# How to raise lighting on rimless tank without hanging



## battmanh

Hi there,

I have an Ecoxotic E-series sitting directly on the rim of my tank but I would like to raise it 2-3 inches for better spread. Does anybody have advice on raising the light without hanging from the ceiling? I have read about bending conduit but I would like to look in to a simpler method before considering that. I have attached a picture below of the light sitting on the tank.

Thanks!

Matt


----------



## mikebike

It looks like the wire end supports me be able to extend out more.
you could silycone a strip of glass to the top edge of the glass to lift the light.


----------



## battmanh

mikebike said:


> It looks like the wire end supports me be able to extend out more.
> you could silycone a strip of glass to the top edge of the glass to lift the light.

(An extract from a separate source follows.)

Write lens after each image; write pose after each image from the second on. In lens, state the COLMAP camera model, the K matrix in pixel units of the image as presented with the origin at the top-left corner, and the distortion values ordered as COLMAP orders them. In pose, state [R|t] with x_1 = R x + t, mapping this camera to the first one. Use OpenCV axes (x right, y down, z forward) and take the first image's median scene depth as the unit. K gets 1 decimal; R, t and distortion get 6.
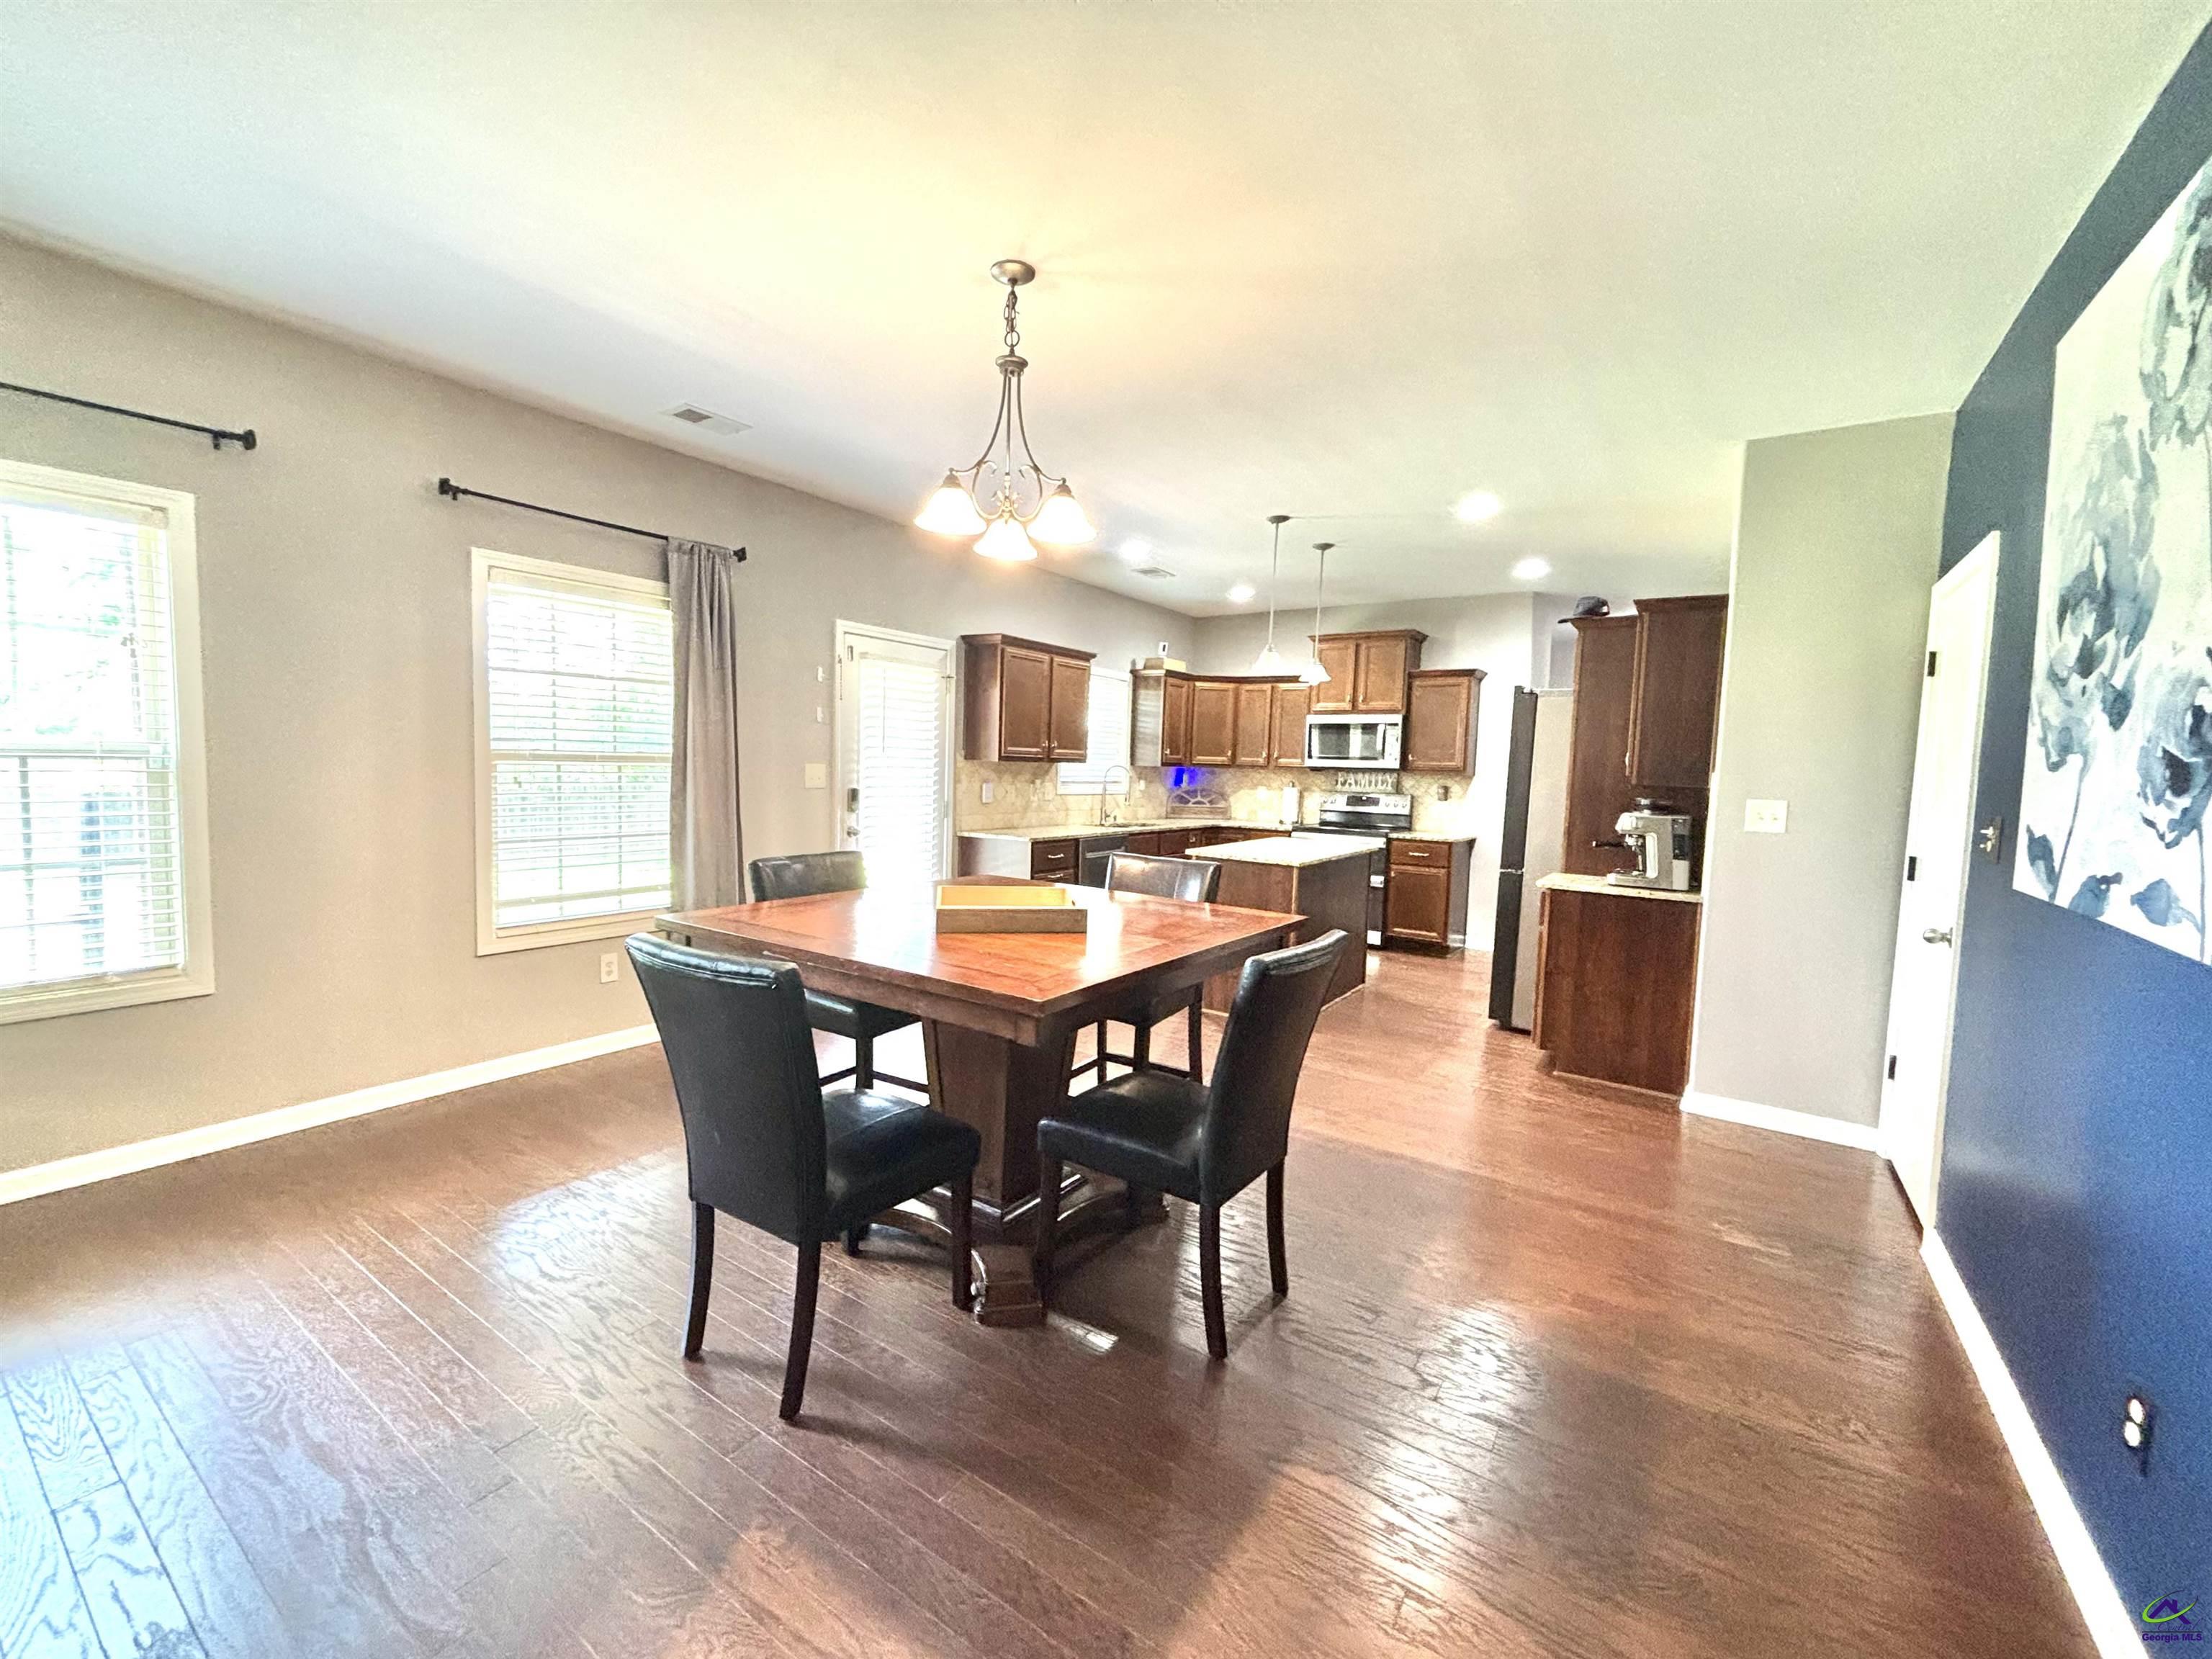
lens RADIAL K [[898.9, 0, 1100.5], [0, 898.9, 834.6], [0, 0, 1]] dist [-0.002072, -0.000476]
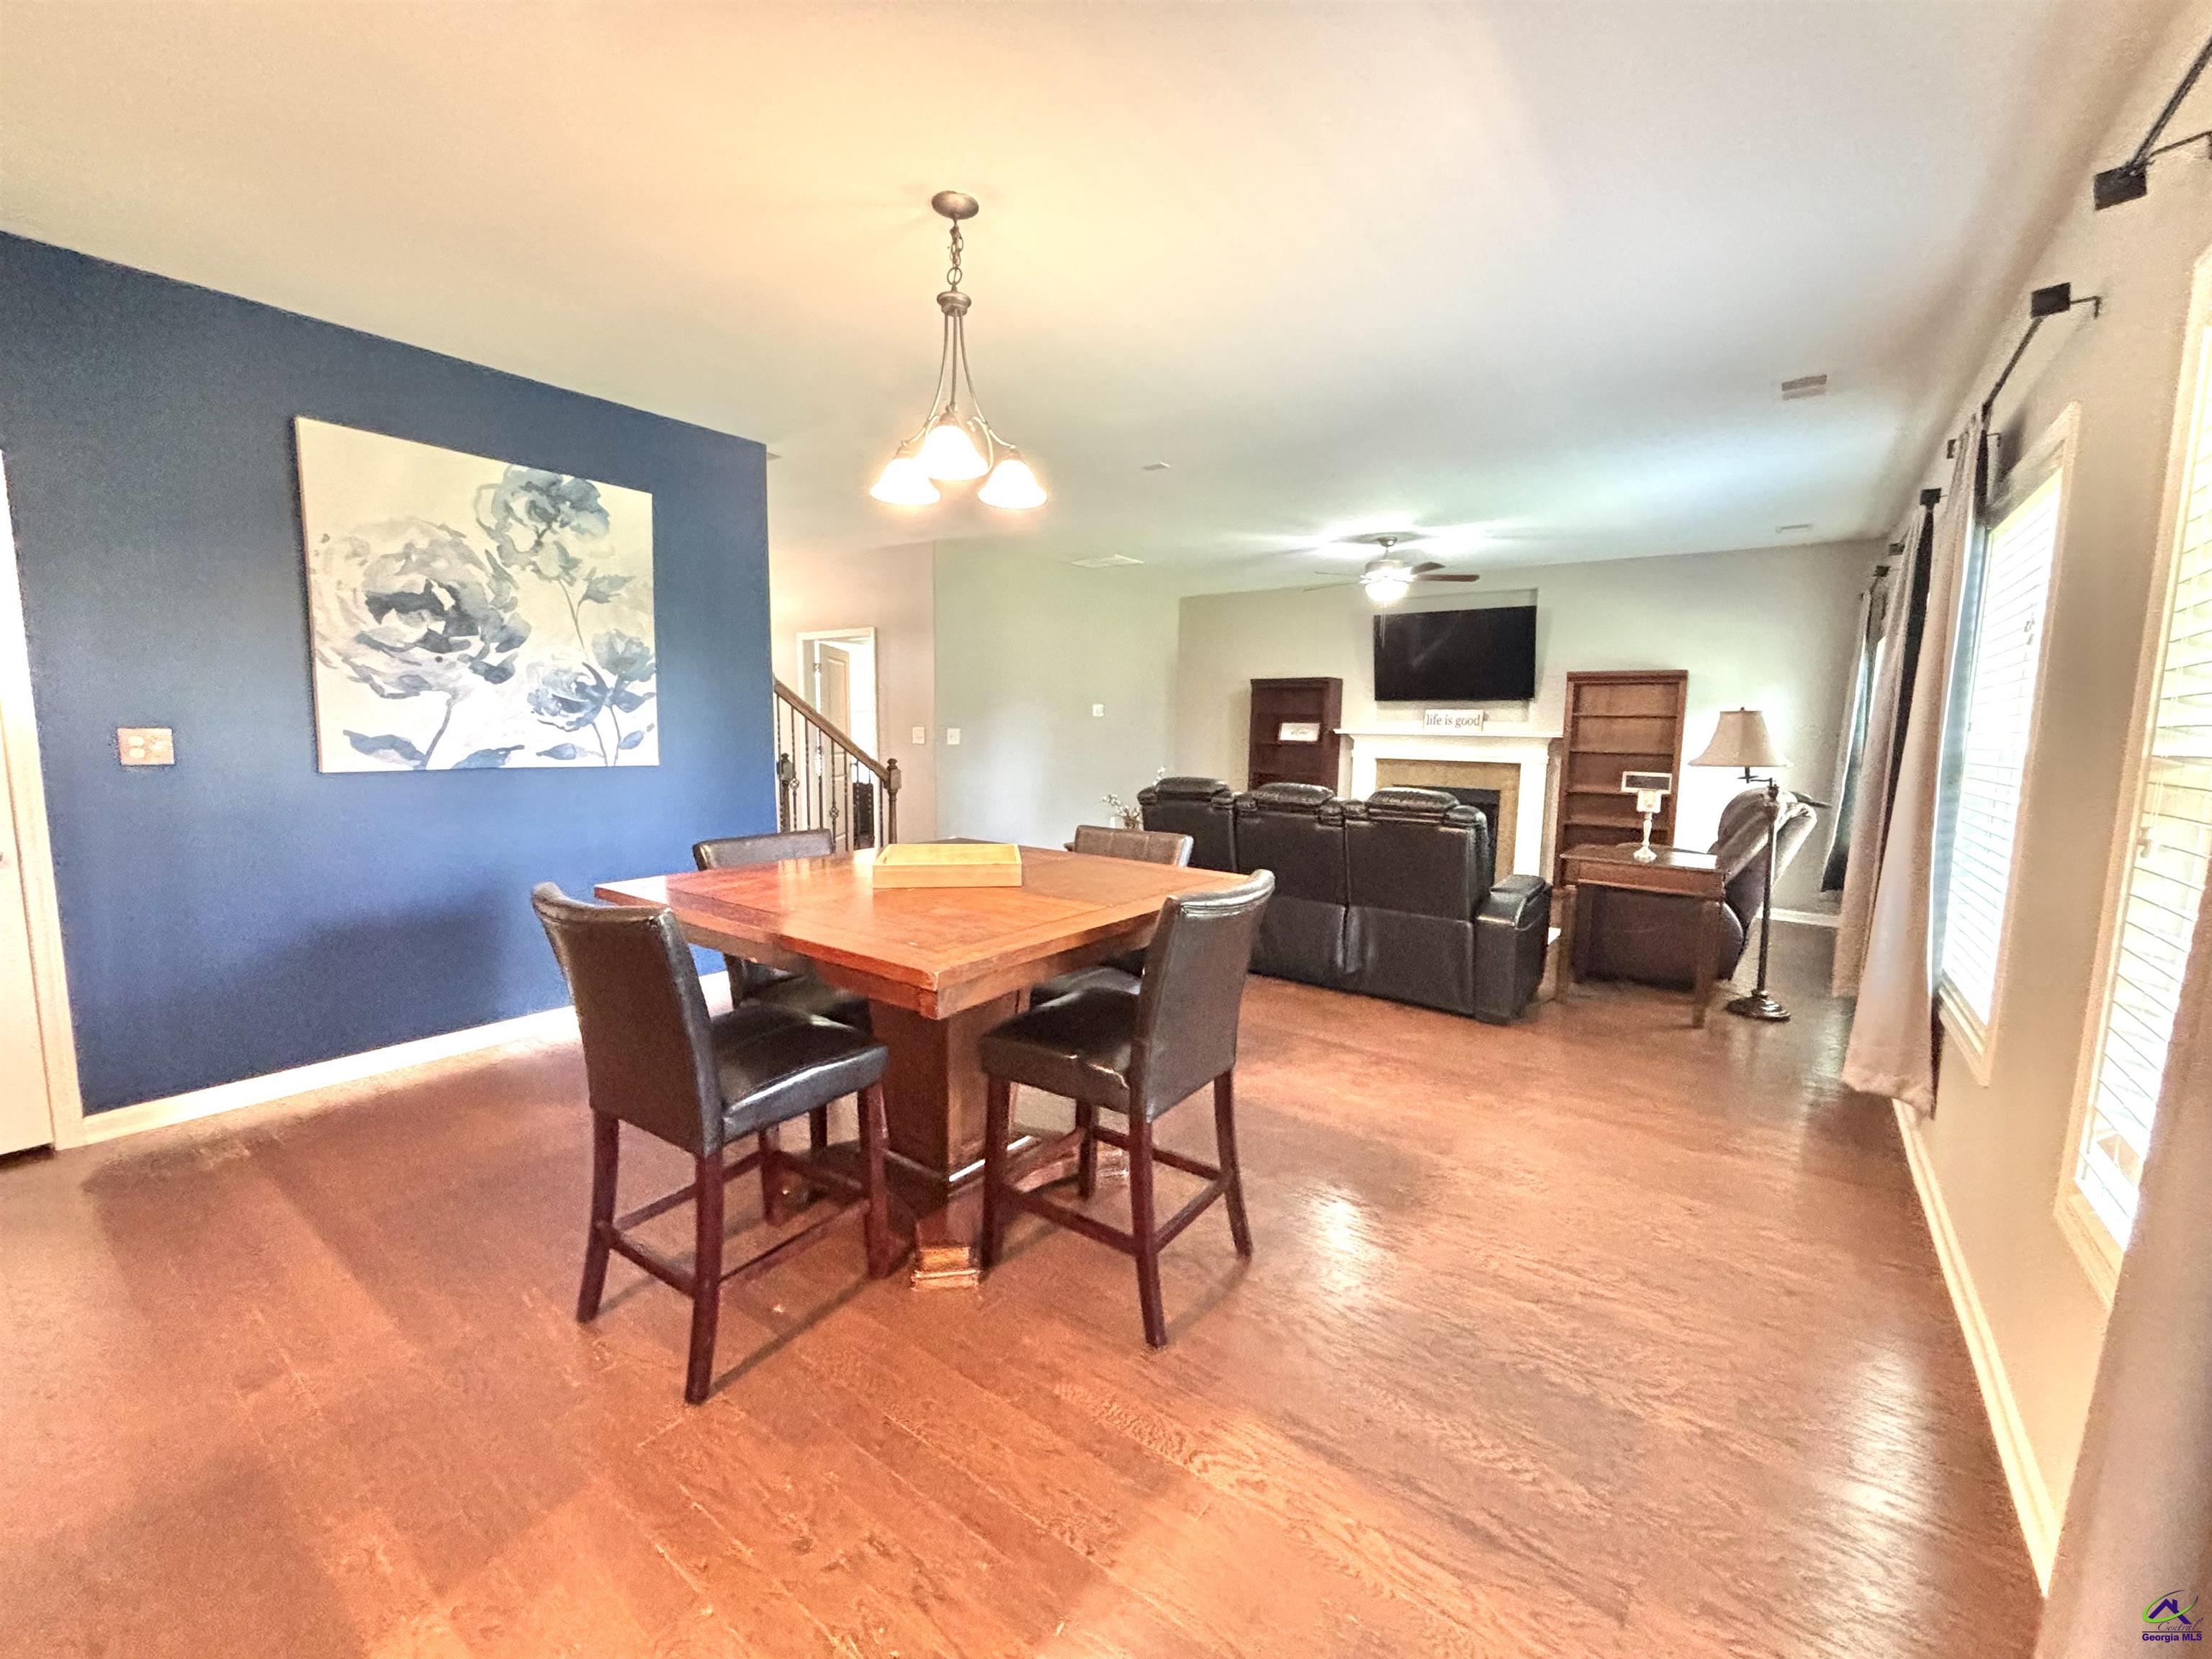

Thanks for the suggestion! I may have to look in to making acrylic risers to sit on top of the glass. I would prefer not to silicone my tank.


----------



## Dietmar

Silicone can easily be taken off of a glass pane. Razor blade/olfa knife


----------



## tony1928

Yup. I have the same light and yeah a piece of glass or acrylic siliconed on would work nicely and still look decent too.


----------



## Dietmar

If you decide to use a riser, make it out of glass. Glass to glass silicones well and sticks. Glass to acrylic does not stick very well.


----------



## Daryl

You could still use glass & silicone, without permanently affixing the glass to your tank (although, as mention; it's not hard to remove silicone later).

Get some pieces of glass that are the same thickness as your tank. Cut it into 3 lengths (per side). 1 length will be the desired height of your light, this will be the "riser". The other 2 will be of approximately the same size, the will form the "saddle". Glue up (w/silicone) these 3 pieces so that the riser is sandwiched between the two saddle pieces, with the saddle pieces extending about half an inch below the riser. Held upside down the 3 pieces would resemble a "Y". 

Now you can simply slip these pieces on either side of your tank and then rest the light across them. 

Moveable, removable, and cheap to make. 

You could mock it up out of scrap wood first to make sure you're happy with the height.


----------



## Plumberboy

Brilliant man! Seems like a no brainer....


----------



## battmanh

Thank you everyone for the great advice! Daryl's method seems the most ideal for myself. Looks like I'll have something to do tomorrow! I'll update here with the finished product.


----------



## Daryl

Don't forget: sand those edges!


----------



## battmanh

I would just like to thank everyone again for their suggestions. I did use Daryl's suggestion although I did not use acrylic that was the same thickness as my tank. My tank is 6mm thick and I found acrylic sheet that was slightly thicker than 2mm so I cut 5 pieces for each side (2 pieces slightly longer) by scoring the plastic and snapping it. Then I glued them together with Krazy glue. Here are the results:



























Not the prettiest at the moment with the glue visible. I was thinking of adding some semi transparent self-adhesive foil to cover it up.

Here is the acrylic sheet I bought by the way: https://www.homedepot.ca/en/home/p....--093-inch-x-8-inch-x-10-inch.1000126492.html


----------



## rwong2k10

let's see some full tank shots, looks like a pretty nice tank


----------



## battmanh

rwong2k10 said:


> let's see some full tank shots, looks like a pretty nice tank


Hehe I will start a journal for it soon  I've got a big tank project coming as well!


----------